PM wrong – cross-border gas critical

The recent suspension of the Energy Cooperation Framework Agreement between Venezuela and Trinidad and Tobago (TT) has sparked significant concern among citizens and energy experts alike. This agreement, which facilitated the development of shared and cross-border gas fields, was a cornerstone of TT’s energy strategy and economic stability. However, the Prime Minister’s dismissive statement that ‘Trinidad and Tobago doesn’t need Venezuelan gas and never did’ has raised eyebrows and deepened anxieties about the nation’s energy future.

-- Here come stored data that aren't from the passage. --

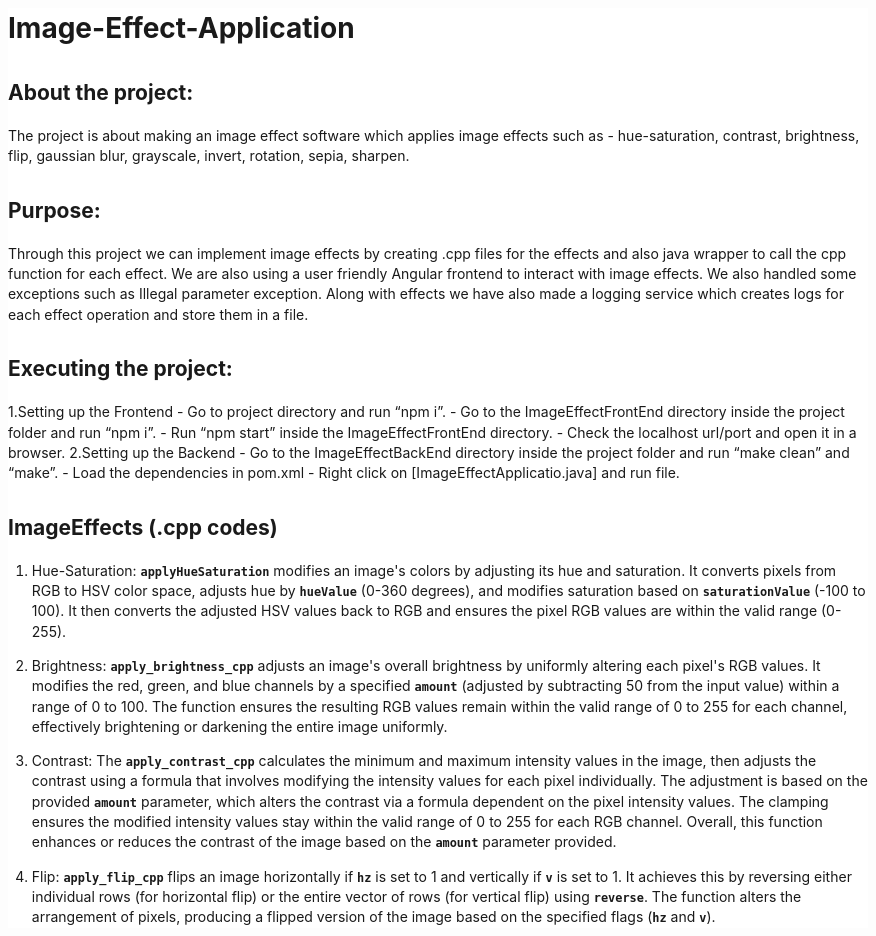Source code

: # Image-Effect-Application

## About the project:
The project is about making an image effect software which applies image effects such as - hue-saturation, contrast, brightness, flip, gaussian blur, grayscale, invert, rotation, sepia, sharpen.

## Purpose:
Through this project we can implement image effects by creating .cpp files for the effects and also java wrapper to call the cpp function for each effect. We are also using a user friendly Angular frontend to interact with image effects. We also handled some exceptions such as Illegal parameter exception. Along with effects we have also made a logging service which creates logs for each effect operation and store them in a file.

## Executing the project:
1.Setting up the Frontend
	- Go to project directory and run “npm i”.
	- Go to the ImageEffectFrontEnd directory inside the project folder and run “npm i”.
	- Run “npm start” inside the ImageEffectFrontEnd directory.
	- Check the localhost url/port and open it in a browser.
2.Setting up the Backend
	- Go to the ImageEffectBackEnd directory inside the project folder and run “make clean” and “make”.
	- Load the dependencies in pom.xml
	- Right click on [ImageEffectApplicatio.java] and run file.

## ImageEffects (.cpp codes)

1. Hue-Saturation:
**`applyHueSaturation`** modifies an image's colors by adjusting its hue and saturation. It converts pixels from RGB to HSV color space, adjusts hue by **`hueValue`** (0-360 degrees), and modifies saturation based on **`saturationValue`** (-100 to 100). It then converts the adjusted HSV values back to RGB and ensures the pixel RGB values are within the valid range (0-255).

2. Brightness:
 **`apply_brightness_cpp`** adjusts an image's overall brightness by uniformly altering each pixel's RGB values. It modifies the red, green, and blue channels by a specified **`amount`** (adjusted by subtracting 50 from the input value) within a range of 0 to 100. The function ensures the resulting RGB values remain within the valid range of 0 to 255 for each channel, effectively brightening or darkening the entire image uniformly.

3. Contrast:
The **`apply_contrast_cpp`** calculates the minimum and maximum intensity values in the image, then adjusts the contrast using a formula that involves modifying the intensity values for each pixel individually. The adjustment is based on the provided **`amount`** parameter, which alters the contrast via a formula dependent on the pixel intensity values. The clamping ensures the modified intensity values stay within the valid range of 0 to 255 for each RGB channel. Overall, this function enhances or reduces the contrast of the image based on the **`amount`** parameter provided.

4. Flip:
**`apply_flip_cpp`** flips an image horizontally if **`hz`** is set to 1 and vertically if **`v`** is set to 1. It achieves this by reversing either individual rows (for horizontal flip) or the entire vector of rows (for vertical flip) using **`reverse`**. The function alters the arrangement of pixels, producing a flipped version of the image based on the specified flags (**`hz`** and **`v`**).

TT’s gas production has been in decline since 2011, with current output averaging 2.6 billion standard cubic feet (scf) per day—far below the four billion scf needed to meet industrial and export demands. Projects like Mento, Matapal, and Cypre have provided some relief, but they are insufficient to bridge the gap. Cross-border fields such as Manatee, Dragon, and Manakin-Cocuina were expected to restore production levels by 2028, but their suspension now leaves TT without a viable ‘Plan B.’ The economic implications are dire: without these resources, downstream industries will suffer, government revenues will shrink, and foreign reserves will dwindle. Companies like Nutrien have already halted operations due to gas shortages, and others may follow. While diversification into non-energy sectors is essential, it cannot replace the foreign exchange earnings, tax revenue, and employment that the energy sector provides. The Prime Minister’s cavalier attitude toward this crisis, coupled with deteriorating diplomatic relations with Venezuela, threatens to undo decades of careful diplomacy and economic planning. TT’s short-, medium-, and long-term prosperity remains deeply tied to energy, and ignoring this reality could have catastrophic consequences for the nation’s economy and its people.